Wie stellt Tolkien Unsterblichkeit und Vergänglichkeit dar? Menschen sind bedrückend kurzlebig und gehen gut katholisch davon aus, dass sie eines
Tages auferstehen und dann vielleicht ewig leben, aber sie wissen nichts Genaues und Gewisses darüber. Elben sterben normalerweise nicht, können aber
getötet werden (man stelle sich die Anforderungen an kriegerischen Mut unter solchen Bedingungen vor!), aus Fernweh diese Welt Richtung Valinor verlassen
oder aus Überdruss am Dasein dahinsiechen. Ihre Form der Unsterblichkeit, eine pragmatische (wenn man so will), entspricht aber im Allgemeinen haargenau
dem wirklichen Lebendigen: Sie sind an ihre reale Welt gebunden, und mit ihr sterben sie gewiss (mit unserer Erde sterben sogar die Bazillen).
Außerhalb des Herrn der Ringe schildert Tolkien das Leiden der Elbin Arwen, die
Menschenschicksal gewählt hat, dem König Aragorn alias Elessar (Elbenstein) zuliebe, dem menschlichen Übermenschen par excellence. Der ist
ziemlich langlebig, doch stirbt er schließlich, wobei es ihm gegeben ist, sich hinzulegen und friedlich zu entschlafen, wann es ihm passt, um dem Altern und der
Vergreisung zu entgehen. Die knappe Schilderung der Bitternis Arwens am puren Verlust des Geliebten und am puren, in unbekannter naher Zukunft liegenden
eigenen Ableben ist gerade deshalb gelungen, weil jede Zutat fehlt: Immerhin war das Leben beider sehr lange, ohne Fehl und Tadel, strahlend.

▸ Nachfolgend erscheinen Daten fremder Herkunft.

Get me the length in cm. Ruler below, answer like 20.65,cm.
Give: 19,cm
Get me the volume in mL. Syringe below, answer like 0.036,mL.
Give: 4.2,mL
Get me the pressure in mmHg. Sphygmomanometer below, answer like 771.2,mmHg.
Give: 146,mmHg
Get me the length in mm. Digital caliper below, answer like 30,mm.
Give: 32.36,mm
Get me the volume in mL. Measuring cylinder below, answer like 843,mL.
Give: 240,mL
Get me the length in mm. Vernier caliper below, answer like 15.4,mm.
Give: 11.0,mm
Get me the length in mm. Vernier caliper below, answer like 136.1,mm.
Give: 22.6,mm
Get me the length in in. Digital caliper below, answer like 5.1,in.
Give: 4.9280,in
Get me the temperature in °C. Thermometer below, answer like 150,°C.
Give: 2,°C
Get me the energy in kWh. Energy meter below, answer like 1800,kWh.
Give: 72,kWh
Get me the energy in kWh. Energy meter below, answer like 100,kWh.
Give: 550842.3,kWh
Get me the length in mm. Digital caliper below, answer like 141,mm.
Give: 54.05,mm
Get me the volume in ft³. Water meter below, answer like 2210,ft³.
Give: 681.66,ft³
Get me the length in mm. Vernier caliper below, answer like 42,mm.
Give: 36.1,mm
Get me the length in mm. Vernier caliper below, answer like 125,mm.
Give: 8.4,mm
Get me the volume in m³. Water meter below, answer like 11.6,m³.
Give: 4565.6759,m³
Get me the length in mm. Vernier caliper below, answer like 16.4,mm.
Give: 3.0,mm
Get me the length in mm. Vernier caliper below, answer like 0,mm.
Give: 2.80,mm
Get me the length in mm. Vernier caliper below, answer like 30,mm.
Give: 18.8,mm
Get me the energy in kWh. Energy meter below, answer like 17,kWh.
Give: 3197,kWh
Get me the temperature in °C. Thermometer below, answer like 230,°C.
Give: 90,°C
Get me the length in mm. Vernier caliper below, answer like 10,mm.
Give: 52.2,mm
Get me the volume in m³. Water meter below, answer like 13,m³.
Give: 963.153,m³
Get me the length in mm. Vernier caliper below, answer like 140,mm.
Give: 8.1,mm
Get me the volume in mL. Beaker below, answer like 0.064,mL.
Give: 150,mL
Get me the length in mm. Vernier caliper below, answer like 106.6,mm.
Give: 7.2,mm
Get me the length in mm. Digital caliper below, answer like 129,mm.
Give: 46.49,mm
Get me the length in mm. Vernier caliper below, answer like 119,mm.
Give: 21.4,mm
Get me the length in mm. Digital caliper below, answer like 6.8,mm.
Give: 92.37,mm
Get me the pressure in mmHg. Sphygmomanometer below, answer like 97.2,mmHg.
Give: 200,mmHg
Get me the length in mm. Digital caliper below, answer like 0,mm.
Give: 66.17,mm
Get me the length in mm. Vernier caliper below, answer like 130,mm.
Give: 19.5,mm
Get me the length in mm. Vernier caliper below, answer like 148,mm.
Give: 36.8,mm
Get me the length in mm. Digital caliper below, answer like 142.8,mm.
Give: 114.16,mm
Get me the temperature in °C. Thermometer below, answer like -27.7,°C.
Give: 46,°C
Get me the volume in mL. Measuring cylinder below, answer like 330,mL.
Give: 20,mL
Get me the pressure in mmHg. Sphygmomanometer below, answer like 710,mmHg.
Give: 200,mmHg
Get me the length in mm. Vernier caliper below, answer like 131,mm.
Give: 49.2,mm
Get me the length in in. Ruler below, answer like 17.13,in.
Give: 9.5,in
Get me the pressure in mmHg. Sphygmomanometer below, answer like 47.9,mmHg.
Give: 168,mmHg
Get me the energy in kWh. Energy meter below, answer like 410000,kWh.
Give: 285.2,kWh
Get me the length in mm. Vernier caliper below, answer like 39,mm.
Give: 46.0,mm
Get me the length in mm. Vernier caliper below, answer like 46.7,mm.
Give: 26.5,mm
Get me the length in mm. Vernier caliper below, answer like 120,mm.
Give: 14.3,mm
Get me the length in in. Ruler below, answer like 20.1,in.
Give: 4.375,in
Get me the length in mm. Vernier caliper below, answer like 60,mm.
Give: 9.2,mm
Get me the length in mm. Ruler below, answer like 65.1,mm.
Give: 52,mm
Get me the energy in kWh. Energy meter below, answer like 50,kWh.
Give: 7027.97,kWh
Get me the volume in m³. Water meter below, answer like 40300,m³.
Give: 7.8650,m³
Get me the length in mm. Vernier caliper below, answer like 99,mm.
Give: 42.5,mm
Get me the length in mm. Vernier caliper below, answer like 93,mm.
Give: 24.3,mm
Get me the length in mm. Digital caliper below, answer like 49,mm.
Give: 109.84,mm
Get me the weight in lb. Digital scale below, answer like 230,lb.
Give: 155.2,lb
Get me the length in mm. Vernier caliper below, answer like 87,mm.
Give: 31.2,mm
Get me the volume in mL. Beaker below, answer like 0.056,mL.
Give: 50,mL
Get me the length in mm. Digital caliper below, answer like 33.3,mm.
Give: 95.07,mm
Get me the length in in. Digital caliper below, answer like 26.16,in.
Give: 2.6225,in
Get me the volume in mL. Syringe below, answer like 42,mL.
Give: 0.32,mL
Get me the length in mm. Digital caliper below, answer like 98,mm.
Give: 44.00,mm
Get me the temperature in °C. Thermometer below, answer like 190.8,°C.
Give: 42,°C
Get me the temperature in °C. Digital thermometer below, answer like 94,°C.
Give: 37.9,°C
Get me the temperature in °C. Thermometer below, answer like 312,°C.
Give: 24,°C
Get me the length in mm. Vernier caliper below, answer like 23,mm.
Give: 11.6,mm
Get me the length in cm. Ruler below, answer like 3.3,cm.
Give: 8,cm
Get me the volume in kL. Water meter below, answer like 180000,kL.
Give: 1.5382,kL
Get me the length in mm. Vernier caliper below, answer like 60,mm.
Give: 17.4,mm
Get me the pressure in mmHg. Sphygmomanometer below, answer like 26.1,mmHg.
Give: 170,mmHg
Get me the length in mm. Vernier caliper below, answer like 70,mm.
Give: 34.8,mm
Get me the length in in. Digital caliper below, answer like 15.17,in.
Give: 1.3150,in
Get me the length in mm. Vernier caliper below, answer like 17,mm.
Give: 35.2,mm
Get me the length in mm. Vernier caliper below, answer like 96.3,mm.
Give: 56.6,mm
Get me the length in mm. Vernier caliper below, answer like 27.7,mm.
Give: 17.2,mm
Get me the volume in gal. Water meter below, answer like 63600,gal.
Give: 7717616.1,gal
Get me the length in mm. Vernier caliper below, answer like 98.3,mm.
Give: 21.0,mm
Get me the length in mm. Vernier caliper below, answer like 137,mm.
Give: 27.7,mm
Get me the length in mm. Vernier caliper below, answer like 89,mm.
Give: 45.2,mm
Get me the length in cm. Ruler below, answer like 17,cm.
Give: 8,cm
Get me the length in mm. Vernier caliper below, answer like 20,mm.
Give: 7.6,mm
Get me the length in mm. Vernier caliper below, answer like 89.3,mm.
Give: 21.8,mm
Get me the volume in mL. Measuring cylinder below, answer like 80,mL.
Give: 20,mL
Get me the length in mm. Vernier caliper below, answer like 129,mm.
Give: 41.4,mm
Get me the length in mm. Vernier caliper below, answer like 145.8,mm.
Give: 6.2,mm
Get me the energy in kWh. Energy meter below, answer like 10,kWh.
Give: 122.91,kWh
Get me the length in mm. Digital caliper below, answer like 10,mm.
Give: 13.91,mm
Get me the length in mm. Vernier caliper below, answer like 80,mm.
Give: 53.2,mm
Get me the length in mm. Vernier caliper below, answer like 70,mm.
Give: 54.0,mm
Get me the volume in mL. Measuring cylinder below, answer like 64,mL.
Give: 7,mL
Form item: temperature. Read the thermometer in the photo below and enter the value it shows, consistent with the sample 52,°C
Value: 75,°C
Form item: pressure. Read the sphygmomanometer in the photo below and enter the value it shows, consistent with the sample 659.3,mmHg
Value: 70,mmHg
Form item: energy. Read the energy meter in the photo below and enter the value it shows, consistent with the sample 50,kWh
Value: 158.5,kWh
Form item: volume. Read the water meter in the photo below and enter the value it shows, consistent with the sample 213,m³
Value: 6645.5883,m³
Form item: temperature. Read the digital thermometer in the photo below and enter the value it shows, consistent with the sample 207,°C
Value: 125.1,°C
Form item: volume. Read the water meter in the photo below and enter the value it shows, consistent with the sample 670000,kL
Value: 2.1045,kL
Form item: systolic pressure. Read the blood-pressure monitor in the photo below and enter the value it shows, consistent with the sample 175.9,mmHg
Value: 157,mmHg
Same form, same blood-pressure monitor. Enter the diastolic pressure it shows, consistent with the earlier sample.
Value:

Solche Miniaturen ließen sich viele vortragen. Gegen Ende dieser kurzen Würdigung
von Tolkiens Werk ist es vielleicht angebracht, auf ein paar denkbare Gemeinsamkeiten mit diesem konservativen Kerl hinzuweisen. Auf den Vorwurf, er sei
reaktionär und fortschrittsfeindlich, entgegnete er zu Recht, er sehe nicht ein, wieso ein Auto wirklicher sein soll als ein Baum, ein Pferd oder ein Elb. Und:
auch unser Schwert, das des revolutionären Sozialismus, ist gleich Elendils verrostet und geborsten und muss neu geschmiedet werden. Auch wir
kämpfen ohne jede Gewissheit um den Ausgang für eine bessere Welt und ein besseres Leben (in der einzigen Gewissheit um die Vergänglichkeit
dieser Welt und wie sehr der Kapitalismus dieses Ende zu beschleunigen droht). Und jene Verzauberung oder Beseelung, von denen zu träumen die guten
Märchenerzähler anregen, entsprechen sie nicht der Atmosphäre revolutionärer Prozesse, die wir herbeisehnen wie jenen "Boten
jenseits aller Hoffnung", der Eärendil für Menschen und Elben war?